E’ lo stesso ex sindaco di Rimini a spiegare cosa prova: “Dieci anni trascorsi dal ‘fatto’: una lettera redatta dagli uffici e risalente al dicembre dell’anno 2011 che oggi, secondo la stessa Procura, non è più di ‘patronage’, ma derubricata con nuova interpretazione – dice -. Vicenda giudiziaria che ha già subito dibattito e processo, politico e mediatico per quasi nove anni, che ha impattato sulla vita delle persone (me compreso) in maniera dura e sofferta. Si confidava che anche su tale punto rimasto, dopo tutti i dieci proscioglimenti precedenti, alla luce delle plurime risultanze orali e documentali, si pervenisse anche da parte dell’accusa ad una diversa richiesta da quella formulata (un anno e quattro mesi di reclusione, ndr), per l’assoluta correttezza e trasparenza del mio operato“.
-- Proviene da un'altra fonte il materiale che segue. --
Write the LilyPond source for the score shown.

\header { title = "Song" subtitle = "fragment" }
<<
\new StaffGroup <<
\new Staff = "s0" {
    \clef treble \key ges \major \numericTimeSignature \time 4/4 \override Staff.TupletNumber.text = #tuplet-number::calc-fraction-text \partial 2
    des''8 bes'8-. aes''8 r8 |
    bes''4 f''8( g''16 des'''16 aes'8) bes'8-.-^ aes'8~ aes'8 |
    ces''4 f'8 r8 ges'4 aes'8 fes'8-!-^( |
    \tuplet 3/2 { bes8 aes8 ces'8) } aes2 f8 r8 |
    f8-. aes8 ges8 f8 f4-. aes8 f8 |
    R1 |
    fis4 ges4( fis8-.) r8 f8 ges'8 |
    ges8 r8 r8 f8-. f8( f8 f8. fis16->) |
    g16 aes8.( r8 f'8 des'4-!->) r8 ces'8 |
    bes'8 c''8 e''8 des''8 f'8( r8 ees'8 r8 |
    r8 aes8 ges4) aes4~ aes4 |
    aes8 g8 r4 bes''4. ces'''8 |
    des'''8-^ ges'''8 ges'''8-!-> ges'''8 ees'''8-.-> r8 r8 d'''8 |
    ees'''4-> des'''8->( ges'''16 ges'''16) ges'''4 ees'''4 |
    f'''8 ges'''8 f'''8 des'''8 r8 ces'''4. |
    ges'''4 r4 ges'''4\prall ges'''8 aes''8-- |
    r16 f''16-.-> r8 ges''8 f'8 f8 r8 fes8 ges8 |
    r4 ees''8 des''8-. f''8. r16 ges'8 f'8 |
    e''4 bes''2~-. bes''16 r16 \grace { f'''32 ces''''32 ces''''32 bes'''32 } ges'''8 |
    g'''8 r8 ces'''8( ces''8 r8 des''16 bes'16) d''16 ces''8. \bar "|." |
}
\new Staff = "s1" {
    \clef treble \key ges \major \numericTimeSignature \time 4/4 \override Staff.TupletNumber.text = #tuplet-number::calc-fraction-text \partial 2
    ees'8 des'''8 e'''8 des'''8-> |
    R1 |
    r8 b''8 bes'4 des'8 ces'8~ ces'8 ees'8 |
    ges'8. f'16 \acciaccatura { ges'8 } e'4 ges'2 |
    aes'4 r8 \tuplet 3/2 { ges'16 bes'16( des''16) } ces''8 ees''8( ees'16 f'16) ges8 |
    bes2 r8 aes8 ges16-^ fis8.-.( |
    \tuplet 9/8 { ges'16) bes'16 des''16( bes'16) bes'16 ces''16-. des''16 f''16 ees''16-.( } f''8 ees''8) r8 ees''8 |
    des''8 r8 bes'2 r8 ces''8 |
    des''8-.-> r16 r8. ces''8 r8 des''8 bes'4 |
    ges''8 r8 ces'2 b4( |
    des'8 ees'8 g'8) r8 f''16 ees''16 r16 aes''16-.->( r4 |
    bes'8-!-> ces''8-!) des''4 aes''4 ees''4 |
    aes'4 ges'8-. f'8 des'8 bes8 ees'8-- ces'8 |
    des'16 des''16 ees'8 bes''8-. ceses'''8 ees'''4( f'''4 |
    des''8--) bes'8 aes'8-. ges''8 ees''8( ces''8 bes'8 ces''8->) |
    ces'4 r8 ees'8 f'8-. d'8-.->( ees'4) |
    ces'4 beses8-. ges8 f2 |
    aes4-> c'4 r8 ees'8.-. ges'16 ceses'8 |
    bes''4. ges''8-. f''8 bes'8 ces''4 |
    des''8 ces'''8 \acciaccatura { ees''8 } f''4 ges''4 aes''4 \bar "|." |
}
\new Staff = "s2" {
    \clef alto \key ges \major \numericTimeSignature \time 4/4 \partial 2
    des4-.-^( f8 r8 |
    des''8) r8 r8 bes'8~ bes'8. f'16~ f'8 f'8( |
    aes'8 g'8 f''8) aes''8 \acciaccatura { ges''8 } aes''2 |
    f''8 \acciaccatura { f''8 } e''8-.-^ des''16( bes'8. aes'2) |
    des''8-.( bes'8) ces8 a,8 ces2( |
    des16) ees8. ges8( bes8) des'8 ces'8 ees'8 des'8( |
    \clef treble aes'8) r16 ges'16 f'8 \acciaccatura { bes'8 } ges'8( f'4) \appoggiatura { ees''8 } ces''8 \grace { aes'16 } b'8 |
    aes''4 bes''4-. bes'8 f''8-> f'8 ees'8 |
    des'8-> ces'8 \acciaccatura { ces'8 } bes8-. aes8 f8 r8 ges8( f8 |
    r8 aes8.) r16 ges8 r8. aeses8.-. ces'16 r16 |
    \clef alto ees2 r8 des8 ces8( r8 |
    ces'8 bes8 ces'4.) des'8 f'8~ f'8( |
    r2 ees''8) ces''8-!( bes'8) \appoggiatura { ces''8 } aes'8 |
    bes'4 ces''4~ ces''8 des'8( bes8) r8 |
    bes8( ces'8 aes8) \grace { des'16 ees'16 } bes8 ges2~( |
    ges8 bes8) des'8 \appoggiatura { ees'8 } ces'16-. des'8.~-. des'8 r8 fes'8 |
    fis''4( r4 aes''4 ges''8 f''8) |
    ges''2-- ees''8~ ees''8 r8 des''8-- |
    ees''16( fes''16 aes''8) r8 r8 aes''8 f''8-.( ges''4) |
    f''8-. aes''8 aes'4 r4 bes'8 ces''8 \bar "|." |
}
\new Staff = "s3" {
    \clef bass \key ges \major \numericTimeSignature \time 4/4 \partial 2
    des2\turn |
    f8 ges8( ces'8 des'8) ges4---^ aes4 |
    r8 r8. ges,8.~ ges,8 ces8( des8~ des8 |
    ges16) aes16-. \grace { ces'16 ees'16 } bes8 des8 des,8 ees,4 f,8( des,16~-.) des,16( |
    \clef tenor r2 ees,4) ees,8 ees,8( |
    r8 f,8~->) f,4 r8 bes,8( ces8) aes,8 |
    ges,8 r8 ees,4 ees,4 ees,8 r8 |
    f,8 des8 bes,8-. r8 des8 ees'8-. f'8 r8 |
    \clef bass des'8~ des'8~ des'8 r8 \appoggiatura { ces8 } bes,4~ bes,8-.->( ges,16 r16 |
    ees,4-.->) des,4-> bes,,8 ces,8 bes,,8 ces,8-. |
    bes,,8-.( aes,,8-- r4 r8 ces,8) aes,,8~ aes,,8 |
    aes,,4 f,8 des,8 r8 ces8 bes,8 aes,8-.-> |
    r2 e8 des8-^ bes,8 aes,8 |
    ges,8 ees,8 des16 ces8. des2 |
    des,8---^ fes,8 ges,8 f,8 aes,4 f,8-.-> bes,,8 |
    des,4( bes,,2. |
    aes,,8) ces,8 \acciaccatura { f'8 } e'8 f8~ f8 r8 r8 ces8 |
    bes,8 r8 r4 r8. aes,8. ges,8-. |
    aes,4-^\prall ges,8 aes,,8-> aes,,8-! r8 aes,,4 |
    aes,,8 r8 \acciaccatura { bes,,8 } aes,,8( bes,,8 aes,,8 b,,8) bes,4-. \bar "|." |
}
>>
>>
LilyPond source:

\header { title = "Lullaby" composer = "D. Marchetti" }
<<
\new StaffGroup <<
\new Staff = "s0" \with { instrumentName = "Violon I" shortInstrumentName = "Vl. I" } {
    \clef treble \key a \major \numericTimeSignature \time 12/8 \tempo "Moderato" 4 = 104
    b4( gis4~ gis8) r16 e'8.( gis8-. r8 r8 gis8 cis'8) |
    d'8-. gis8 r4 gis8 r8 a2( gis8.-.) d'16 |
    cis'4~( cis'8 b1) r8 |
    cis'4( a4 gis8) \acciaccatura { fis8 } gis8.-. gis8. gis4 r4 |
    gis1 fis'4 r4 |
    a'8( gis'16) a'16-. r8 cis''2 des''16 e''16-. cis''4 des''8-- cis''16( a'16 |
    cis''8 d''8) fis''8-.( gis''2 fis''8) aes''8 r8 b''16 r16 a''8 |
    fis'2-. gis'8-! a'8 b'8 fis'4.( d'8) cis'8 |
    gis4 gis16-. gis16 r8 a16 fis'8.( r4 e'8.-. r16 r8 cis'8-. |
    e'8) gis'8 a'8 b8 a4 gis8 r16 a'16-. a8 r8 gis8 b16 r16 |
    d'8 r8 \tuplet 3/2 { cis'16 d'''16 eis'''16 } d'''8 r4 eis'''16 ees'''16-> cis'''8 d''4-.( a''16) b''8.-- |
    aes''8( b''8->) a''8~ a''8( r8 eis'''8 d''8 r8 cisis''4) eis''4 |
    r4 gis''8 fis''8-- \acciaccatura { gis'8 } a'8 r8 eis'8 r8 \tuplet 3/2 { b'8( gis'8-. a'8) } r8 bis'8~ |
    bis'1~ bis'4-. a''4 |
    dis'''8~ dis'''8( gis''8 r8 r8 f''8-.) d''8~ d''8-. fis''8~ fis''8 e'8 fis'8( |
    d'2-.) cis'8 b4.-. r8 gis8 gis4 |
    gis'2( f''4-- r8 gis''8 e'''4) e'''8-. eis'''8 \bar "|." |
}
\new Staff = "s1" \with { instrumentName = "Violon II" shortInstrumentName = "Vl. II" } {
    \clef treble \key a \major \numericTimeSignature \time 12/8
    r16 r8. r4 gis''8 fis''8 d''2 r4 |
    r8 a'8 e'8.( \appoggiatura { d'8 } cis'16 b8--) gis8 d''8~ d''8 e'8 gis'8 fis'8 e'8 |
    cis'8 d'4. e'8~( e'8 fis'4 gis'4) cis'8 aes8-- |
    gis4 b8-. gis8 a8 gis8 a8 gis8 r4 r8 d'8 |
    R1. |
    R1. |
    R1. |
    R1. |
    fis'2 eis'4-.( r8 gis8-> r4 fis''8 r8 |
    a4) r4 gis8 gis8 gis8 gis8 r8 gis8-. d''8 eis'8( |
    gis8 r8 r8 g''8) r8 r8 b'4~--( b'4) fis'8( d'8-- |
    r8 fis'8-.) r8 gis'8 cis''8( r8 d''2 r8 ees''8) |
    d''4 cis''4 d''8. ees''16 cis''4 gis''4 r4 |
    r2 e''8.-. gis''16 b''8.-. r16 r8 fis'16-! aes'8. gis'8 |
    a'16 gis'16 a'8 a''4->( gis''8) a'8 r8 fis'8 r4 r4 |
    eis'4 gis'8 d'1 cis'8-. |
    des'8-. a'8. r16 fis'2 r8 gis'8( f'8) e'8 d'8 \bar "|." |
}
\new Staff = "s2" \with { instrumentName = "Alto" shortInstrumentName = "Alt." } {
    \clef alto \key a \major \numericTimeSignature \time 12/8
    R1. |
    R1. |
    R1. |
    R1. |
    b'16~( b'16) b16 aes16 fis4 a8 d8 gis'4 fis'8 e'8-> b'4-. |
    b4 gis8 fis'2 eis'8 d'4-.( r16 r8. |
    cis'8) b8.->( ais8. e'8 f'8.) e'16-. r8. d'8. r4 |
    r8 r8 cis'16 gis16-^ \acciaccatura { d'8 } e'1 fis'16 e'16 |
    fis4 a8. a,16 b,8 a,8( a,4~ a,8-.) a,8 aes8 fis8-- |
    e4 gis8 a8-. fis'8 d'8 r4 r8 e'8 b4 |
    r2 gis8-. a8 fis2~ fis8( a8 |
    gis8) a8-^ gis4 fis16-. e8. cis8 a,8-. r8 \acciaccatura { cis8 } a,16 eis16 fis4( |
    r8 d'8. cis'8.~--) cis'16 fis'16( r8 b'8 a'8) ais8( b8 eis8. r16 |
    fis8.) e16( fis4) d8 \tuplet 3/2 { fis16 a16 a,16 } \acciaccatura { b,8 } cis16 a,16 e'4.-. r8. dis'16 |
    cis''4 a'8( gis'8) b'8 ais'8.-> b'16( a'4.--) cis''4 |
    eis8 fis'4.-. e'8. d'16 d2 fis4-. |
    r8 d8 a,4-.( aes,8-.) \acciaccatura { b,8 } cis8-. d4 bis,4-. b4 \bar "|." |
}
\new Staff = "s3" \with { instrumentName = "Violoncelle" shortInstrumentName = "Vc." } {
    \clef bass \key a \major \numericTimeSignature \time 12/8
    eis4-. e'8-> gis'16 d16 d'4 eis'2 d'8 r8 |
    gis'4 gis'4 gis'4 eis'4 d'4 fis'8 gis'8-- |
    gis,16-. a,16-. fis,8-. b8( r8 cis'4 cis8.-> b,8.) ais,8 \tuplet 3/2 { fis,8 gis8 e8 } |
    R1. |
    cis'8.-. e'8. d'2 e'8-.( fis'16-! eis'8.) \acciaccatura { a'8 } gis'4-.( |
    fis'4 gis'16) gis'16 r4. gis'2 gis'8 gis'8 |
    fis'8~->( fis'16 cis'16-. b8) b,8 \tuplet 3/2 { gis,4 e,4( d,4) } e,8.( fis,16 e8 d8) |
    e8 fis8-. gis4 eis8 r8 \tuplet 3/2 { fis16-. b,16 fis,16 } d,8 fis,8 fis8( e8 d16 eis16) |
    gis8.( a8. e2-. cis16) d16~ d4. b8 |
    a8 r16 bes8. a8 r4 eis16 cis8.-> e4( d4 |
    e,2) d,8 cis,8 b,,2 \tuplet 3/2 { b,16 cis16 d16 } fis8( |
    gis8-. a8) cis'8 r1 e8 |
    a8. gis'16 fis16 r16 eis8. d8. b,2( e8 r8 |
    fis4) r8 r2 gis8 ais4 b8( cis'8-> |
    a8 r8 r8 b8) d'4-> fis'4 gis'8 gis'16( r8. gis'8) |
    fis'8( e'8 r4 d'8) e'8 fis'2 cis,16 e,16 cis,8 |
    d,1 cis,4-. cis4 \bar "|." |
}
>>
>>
Gnassi, però, non perde l’ottimismo e confida ancora in un’assoluzione che in ogni caso non cancellerebbe le sofferenze di questi ultimi 9 anni: “L’attesa è fiduciosa – conclude – ma restano ferite comunque laceranti che non si leniscono anche considerandole connesse, come ormai e purtroppo tutti dicono, all’esposto e vulnerabile mestiere di sindaco”.